[GIVEN PASSAGE]:
════════════════

Some books are without precedent; Jeffrey Eugenides’s Middlesex is one of those books. Published in 2002, nine years after his debut novel The Virgin Suicides was released, Middlesex is narrated by Cal Stephanides, a hermaphrodite of Greek descent who is raised as a girl in Grosse Point, Michigan, before undergoing surgery in puberty and living his adult life as a man. Middlesex is a modern epic that spans generations and cultures, and addresses coming of age, sexuality, immigration, and many of the other rifts and conflicts in contemporary American life with humanity and humor. The novel won the Pulitzer Prize in 2003; in 2007, Oprah selected it for her Book Club. On January 15, Arts & Lectures brings Eugenides to Santa Barbara to discuss the book. I spoke with him recently from his new home in Princeton, New Jersey.
You’re teaching at Princeton now - your first real teaching job, is that right? Yes. This is the first time, I mean, I’m a professor now, so it’s the first time I’ve taken an actual teaching position.
How do you find it? The biggest change is that we’ve always lived in big cities - New York, Berlin, Chicago - and now we’re in a small town. I mean, we go to the same bar every time we go to a bar. I might find that congenial, but it’s too early yet to say.
Winning Oprah’s attention is the ultimate fast-track to induction into American popular culture - were you prepared for that? Well, Middlesex obviously was published in 2002 and got the Pulitzer in 2003, so it had a lot of exposure before the Oprah selection. I can’t say that I noticed a vast sea change in the book’s exposure. The Oprah experience was much more calm and tranquil than people imagine it to be. They chose the book - it was summertime - and I came back from Europe to do some appearances, but they didn’t want to burden me with too many things.
How about winning the Pulitzer? That was more of a thunderclap in terms of the change - the number of people reading the book and the exposure it got. I was not aware how well known the prize was in other countries; it’s known all over the world.

════════════════

[REQUIRED WORK]:
1. From the Eugenides interview, translate this sentence into Spanish: "The novel won the Pulitzer Prize in 2003; in 2007, Oprah selected it for her Book Club."
2. For each statement, say yes or no to whether the Eugenides interview supports it, and quote the words that decide it: (a) Middlesex was Eugenides's first novel. (b) Eugenides now lives in a small town. (c) Eugenides noticed a huge change in the book's exposure after the Oprah selection.

════════════════

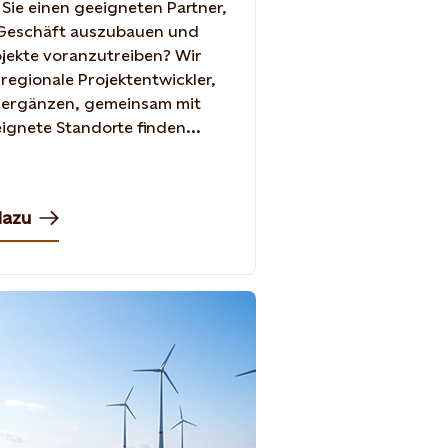
Sie einen geeigneten Partner,
 Geschäft auszubauen und
ojekte voranzutreiben? Wir
regionale Projektentwickler,
 ergänzen, gemeinsam mit
ignete Standorte finden...
dazu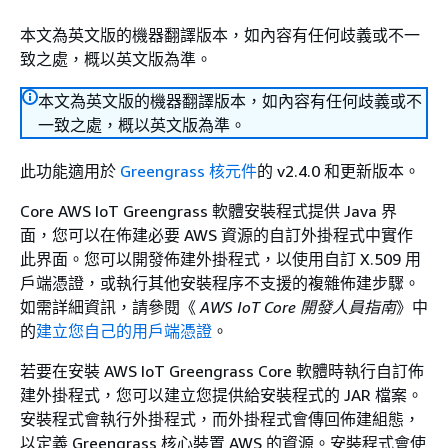
本文為英文版的機器翻譯版本，如內容有任何歧義或不一
致之處，概以英文版為準。
本文為英文版的機器翻譯版本，如內容有任何歧義或不
一致之處，概以英文版為準。
此功能適用於
Greengrass 核元件
的 v2.4.0 和更新版本。
Core AWS IoT Greengrass 軟體安裝程式提供 Java 界
面，您可以在佈建必要 AWS 資源的自訂外掛程式中實作
此界面。您可以開發佈建外掛程式，以使用自訂 X.509 用
戶端憑證，或執行其他安裝程序不支援的複雜佈建步驟。
如需詳細資訊，請參閱《
AWS IoT Core 開發人員指南
》中
的
建立您自己的用戶端憑證
。
若要在安裝 AWS IoT Greengrass Core 軟體時執行自訂佈
建外掛程式，您可以建立您提供給安裝程式的 JAR 檔案。
安裝程式會執行外掛程式，而外掛程式會傳回佈建組態，
以定義 Greengrass 核心裝置 AWS 的資源。安裝程式會使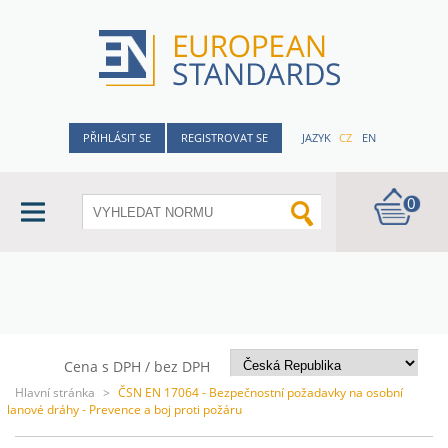
PŘIHLÁSIT SE
REGISTROVAT SE
JAZYK
CZ
EN
0
Cena s DPH / bez DPH
Hlavní stránka
>
ČSN EN 17064 - Bezpečnostní požadavky na osobní
lanové dráhy - Prevence a boj proti požáru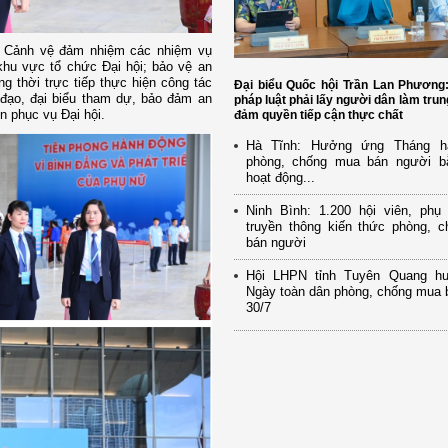
h Cảnh vệ đảm nhiệm các nhiệm vụ
khu vực tổ chức Đại hội; bảo vệ an
ng thời trực tiếp thực hiện công tác
Đại biểu Quốc hội Trần Lan Phương
đạo, đại biểu tham dự, bảo đảm an
pháp luật phải lấy người dân làm trun
n phục vụ Đại hội.
đảm quyền tiếp cận thực chất
Hà Tĩnh: Hưởng ứng Tháng h
phòng, chống mua bán người b
hoạt động...
Ninh Bình: 1.200 hội viên, ph
truyền thông kiến thức phòng, 
bán người
Hội LHPN tỉnh Tuyên Quang h
Ngày toàn dân phòng, chống mua 
30/7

════════════════

[SOLVED TASKS]:
1. La novela ganó el Premio Pulitzer en 2003; en 2007, Oprah la eligió para su club de lectura.

2.
(a) No: "nine years after his debut novel The Virgin Suicides was released"
(b) Yes: "and now we’re in a small town"
(c) No: "I can’t say that I noticed a vast sea change in the book’s exposure."